As the Dutch settlements spread from Pella and beyond, it was common to have a correspondent send a column to one of the Dutch-language newspapers being published in Pella. Many people kept a subscription to a Pella Dutch-language paper in order to maintain contact with their fellow countrymen.  At the time of the Van Wyk stay in the New Sharon area, there were two Dutch-language papers being published in Pella—the Nieuwsblad and the Weekblad. For a time the Nieuwsblad had a correspondent in the New Sharon area and there were weekly columns describing the happenings among the Dutch population in and around New Sharon. The Van Wyk family was often reported in these columns.  Here is a sampling from the Nieuwsblad:

  • 23 September, 1899: Jan Van Wyk had the misfortune to lose one of his best work horses via its death.
  •  21 February, 1900: We have heard that G. Van Wyk (Gysbert) will probably run the huckster wagon out of Sully for Spanckeren & Welle.
  •  25 May, 1900: Wm. Van Wijk has been visiting friends and acquaintances in Pella
  •  1 June 1900: Marion and Lambert Van Wyk, who have been employed in the Newton area, were back visiting their father for a week.
  •  3 August, 1900: Mr. and Mrs. Wm. Lanser are visiting their father Wm. Van Wyk for a couple of days.

One of the reasons for a visit from the Lansers would be to visit Grandpa. While in the New Sharon area, Willem van Wyk would get the first of many, many grandchildren. Arie Lanser came into the world in March of 1899, just a couple of months before Willem turned 50 years old. He was soon joined by a cousin who would become Willem’s first namesake—William Van Wyk of Jan & Jacoba Van Wyk was born in October of 1899.

As Willem’s years in the New Sharon area came to a close and he began contemplating a move back to the Pella area, he had the unusual situation of holding two farm sales within a year. On February 21, 1900, the New Sharon correspondent reported to the Nieuwsblad that Willem Van Wijk was going to hold a public auction the following week. The same reporter gave the following report and opinion on February 28: “Everything went fine by the auction of van Wyk. And it is no wonder: Porter from Pella was the auctioneer.” Given the timing of these events, it almost appears that Willem was trying to get rid of items prior to the traditional March 1 moving date. However, he did farm in the New Sharon area for one more crop season, as the Nieuwsblad of October 26, 1900, reports: “Last week Thursday there was a public auction at W. van Wyk, who will be moving to Pella before too long.”

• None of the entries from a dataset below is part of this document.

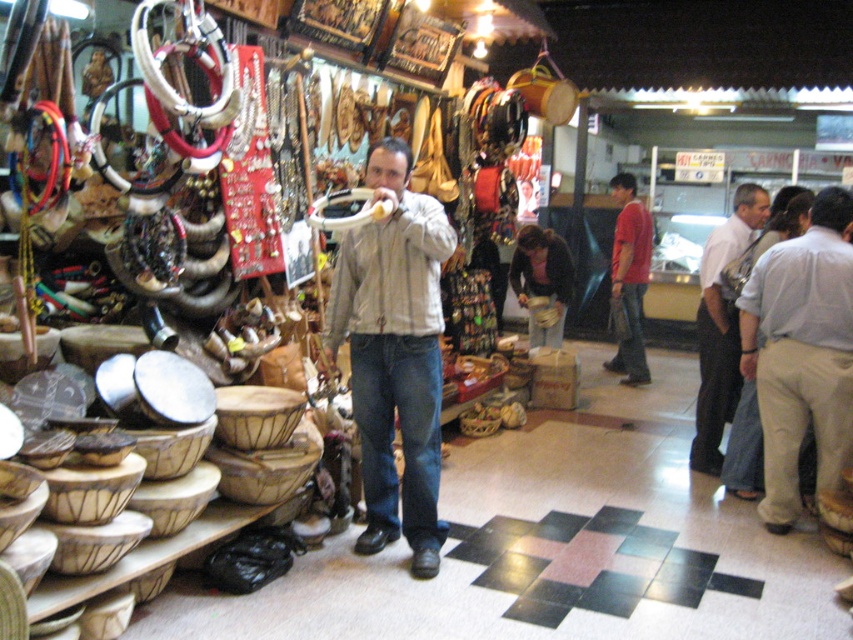
Which is more to the left, light beige jacket at center or dark brown leather jacket at center?

From the viewer's perspective, light beige jacket at center appears more on the left side.

Between light beige jacket at center and dark brown leather jacket at center, which one is positioned higher?

dark brown leather jacket at center is above.

Is point (390, 493) positioned behind point (529, 296)?

No, it is not.

Identify the location of light beige jacket at center. Image resolution: width=853 pixels, height=640 pixels. (393, 353).

Looking at this image, is light gray shirt at center smaller than red cotton shirt at center?

Yes.

Between point (837, 364) and point (643, 205), which one is positioned in front?

Point (837, 364)

Does point (830, 221) lie behind point (631, 266)?

No.

Find the location of a particular element. The image size is (853, 640). light gray shirt at center is located at coordinates (801, 353).

Is light brown leather tie at right to the left of red cotton shirt at center from the viewer's perspective?

Yes, light brown leather tie at right is to the left of red cotton shirt at center.

Does light brown leather tie at right have a greater height compared to red cotton shirt at center?

No, light brown leather tie at right is not taller than red cotton shirt at center.

Which is behind, point (730, 332) or point (630, 332)?

Point (630, 332)

Where is `light brown leather tie at right`? light brown leather tie at right is located at coordinates pyautogui.click(x=721, y=326).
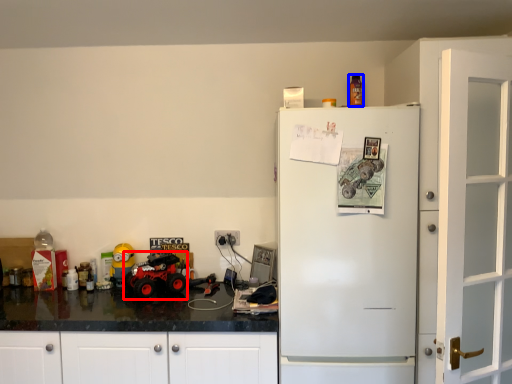
Question: Which object appears closest to the camera in this image, monster truck (highlighted by a red box) or toy (highlighted by a blue box)?

Choices:
 (A) monster truck
 (B) toy

Answer: (A)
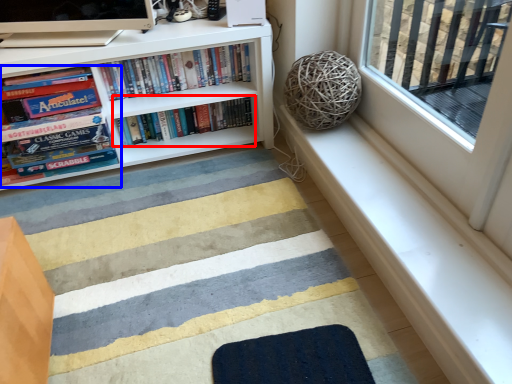
Question: Which object appears farthest to the camera in this image, book (highlighted by a red box) or book (highlighted by a blue box)?

Choices:
 (A) book
 (B) book

Answer: (A)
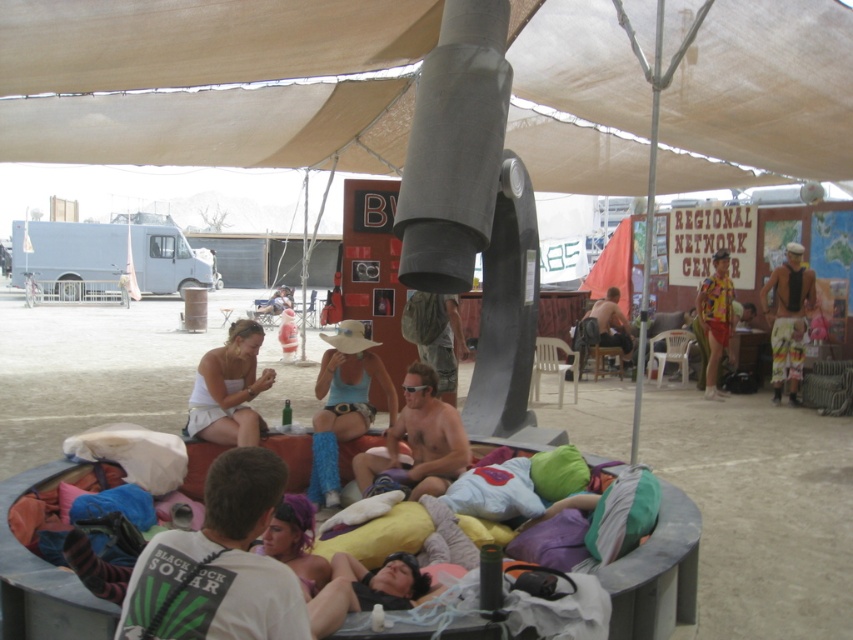
Does purple fabric at center appear on the right side of matte white plastic bag at center?

Correct, you'll find purple fabric at center to the right of matte white plastic bag at center.

Does purple fabric at center appear on the left side of matte white plastic bag at center?

In fact, purple fabric at center is to the right of matte white plastic bag at center.

Locate an element on the screen. purple fabric at center is located at coordinates (294, 541).

Where is `purple fabric at center`? This screenshot has height=640, width=853. purple fabric at center is located at coordinates (294, 541).

Does shiny silver sunglasses at center appear on the right side of white fabric skirt at center?

Yes, shiny silver sunglasses at center is to the right of white fabric skirt at center.

At what (x,y) coordinates should I click in order to perform the action: click on shiny silver sunglasses at center. Please return your answer as a coordinate pair (x, y). This screenshot has height=640, width=853. Looking at the image, I should click on (419, 440).

I want to click on shiny silver sunglasses at center, so click(x=419, y=440).

Describe the element at coordinates (219, 564) in the screenshot. This screenshot has width=853, height=640. I see `white t-shirt at lower center` at that location.

Which is behind, point (194, 532) or point (607, 321)?

Point (607, 321)

What are the coordinates of `white t-shirt at lower center` in the screenshot? It's located at (219, 564).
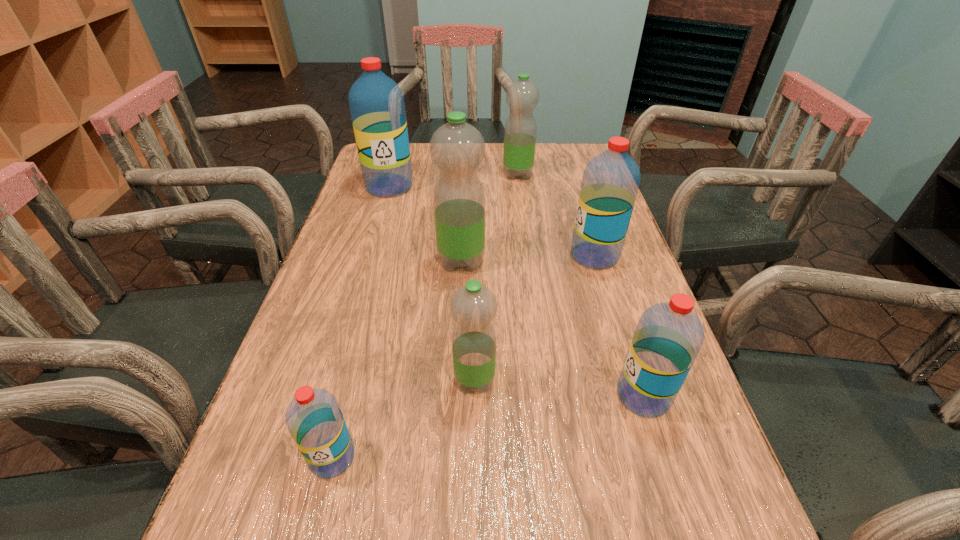
Identify the location of green water bottle that stands as the third closest to the second smallest red water bottle. The image size is (960, 540). (522, 96).

You are a GUI agent. You are given a task and a screenshot of the screen. Output one action in this format:
    pyautogui.click(x=<x>, y=<y>)
    Task: Click on the green water bottle object that ranks as the closest to the shortest object
    The image size is (960, 540).
    Given the screenshot: What is the action you would take?
    pyautogui.click(x=473, y=307)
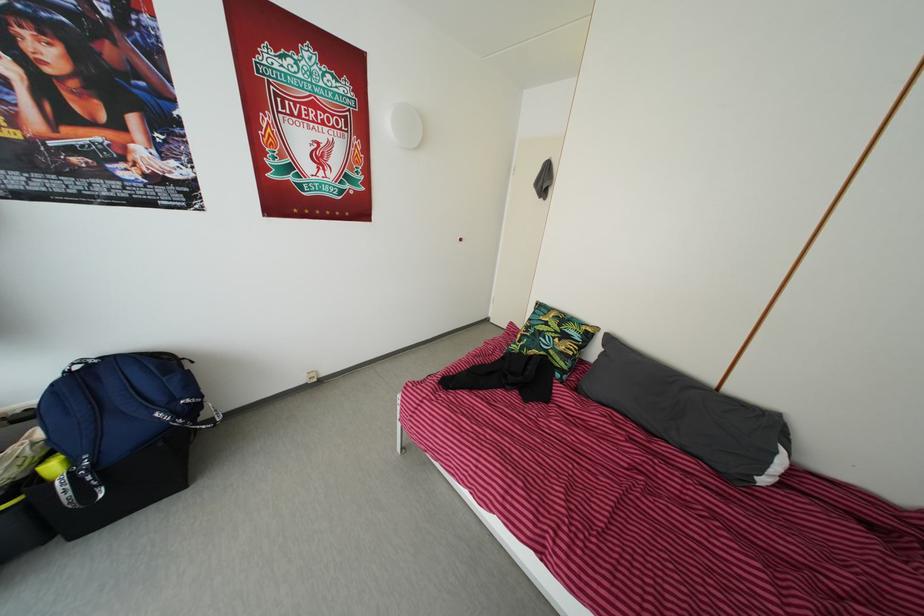
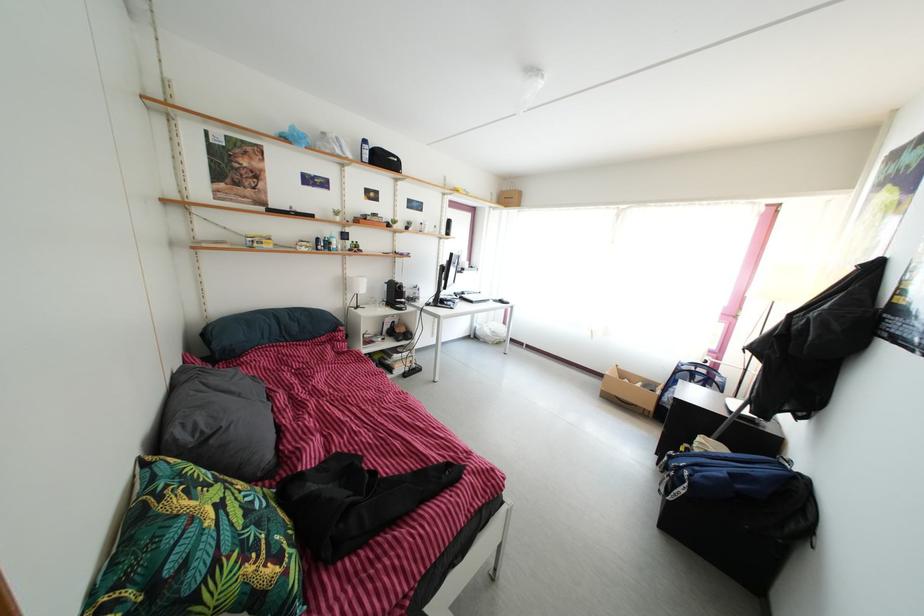
Locate, in the second image, the point that corresponds to (x=540, y=342) in the first image.

(264, 533)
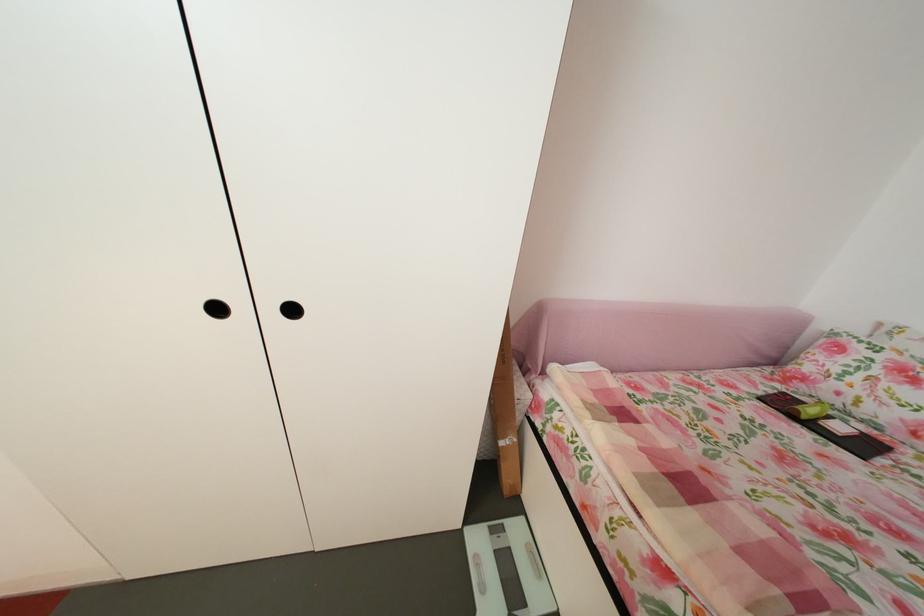
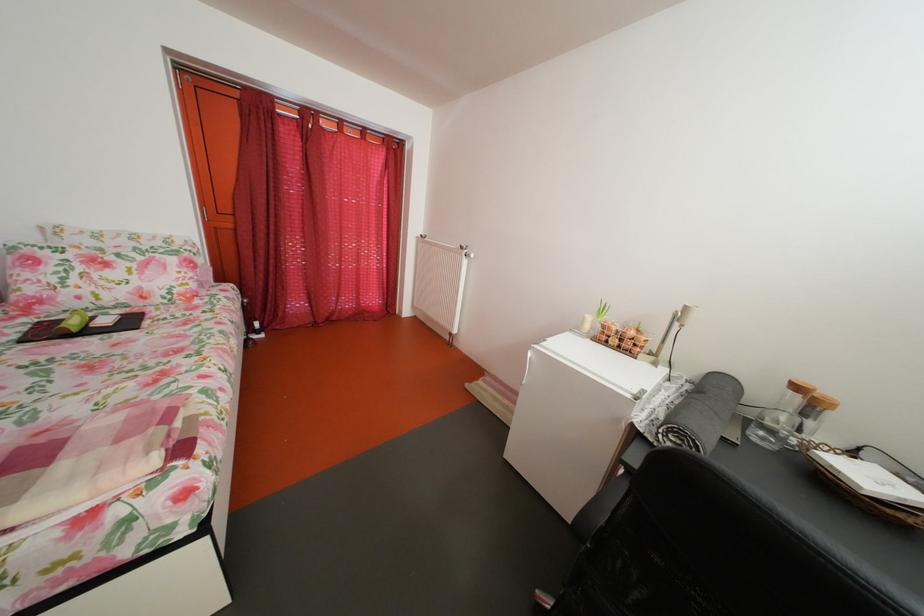
In the second image, find the point that corresponds to the point at 812,408 in the first image.

(73, 326)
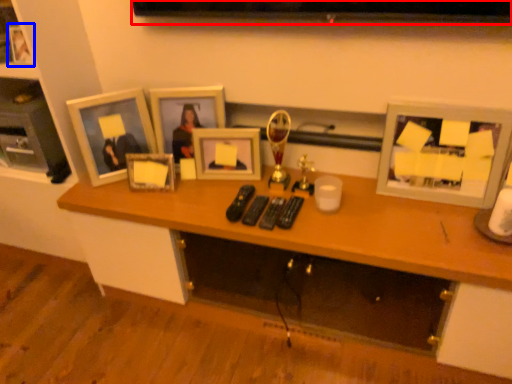
Question: Which object appears closest to the camera in this image, television (highlighted by a red box) or picture frame (highlighted by a blue box)?

Choices:
 (A) television
 (B) picture frame

Answer: (A)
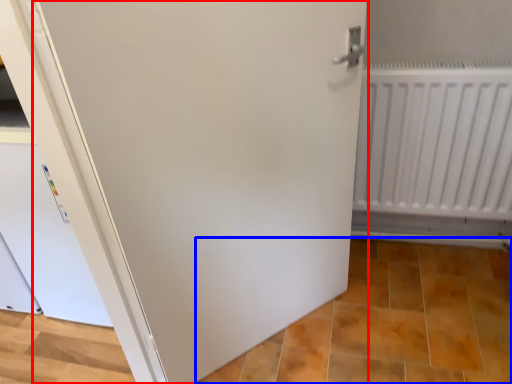
Question: Which object is further to the camera taking this photo, door (highlighted by a red box) or tile (highlighted by a blue box)?

Choices:
 (A) door
 (B) tile

Answer: (B)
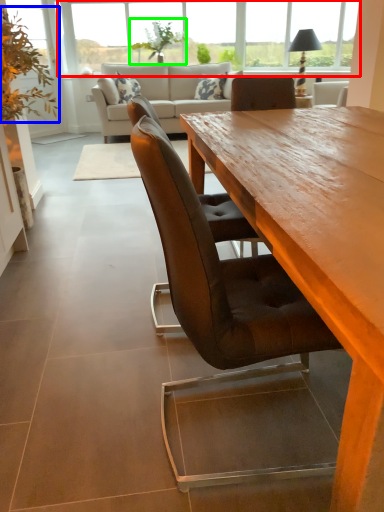
Question: Which object is positioned closest to window (highlighted by a red box)? Select from plant (highlighted by a blue box) and plant (highlighted by a green box).

Choices:
 (A) plant
 (B) plant

Answer: (B)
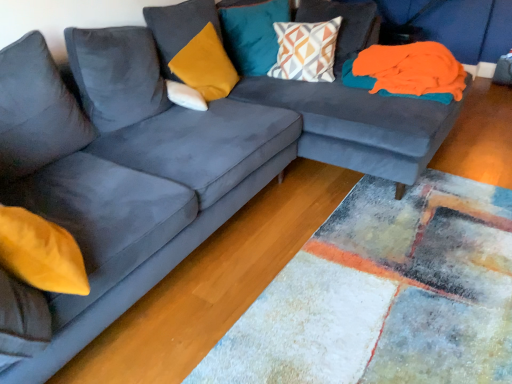
Question: Which direction should I rotate to look at velvet mustard pillow at upper center, marked as the 2th pillow in a left-to-right arrangement, — up or down?

Choices:
 (A) down
 (B) up

Answer: (B)

Question: Which direction should I rotate to look at geometric-patterned fabric pillow at upper center, arranged as the first pillow when viewed from the right?

Choices:
 (A) right
 (B) left

Answer: (A)

Question: Considering the relative positions of geometric-patterned fabric pillow at upper center, which is counted as the 4th pillow, starting from the left, and velvet mustard pillow at upper center, the 3th pillow from the right, in the image provided, is geometric-patterned fabric pillow at upper center, which is counted as the 4th pillow, starting from the left, behind velvet mustard pillow at upper center, the 3th pillow from the right,?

Precisely why Willem decided to move back to the Pella area is unknown. But there are some indications that as he was aging, the loneliness of being a widower and the task of raising so many children was taking its toll. The reporter for the Nieuwsblad took note of this, and in his New Sharon, Iowa, column of June 1, 1900, he gave this somewhat humorous account: “Last Sunday the Widow van Dijk from Pella visited Wm. van Wijk. It is easy to understand that the old gentleman was as pleased as punch.” Apparently sparks didn’t fly, as the September 21, 1900, issue states “After having had a several-week stay here, on Friday Mrs. Van Dijk returned to Pella.” It is believed that this Mrs. Van Dyk was not staying by Willem but had children in the New Sharon area that she was visiting. In any event, the problem of Willem being a single father was not solved by this Mrs. Van Dyk; however, this situation would soon change alter his move to Pella.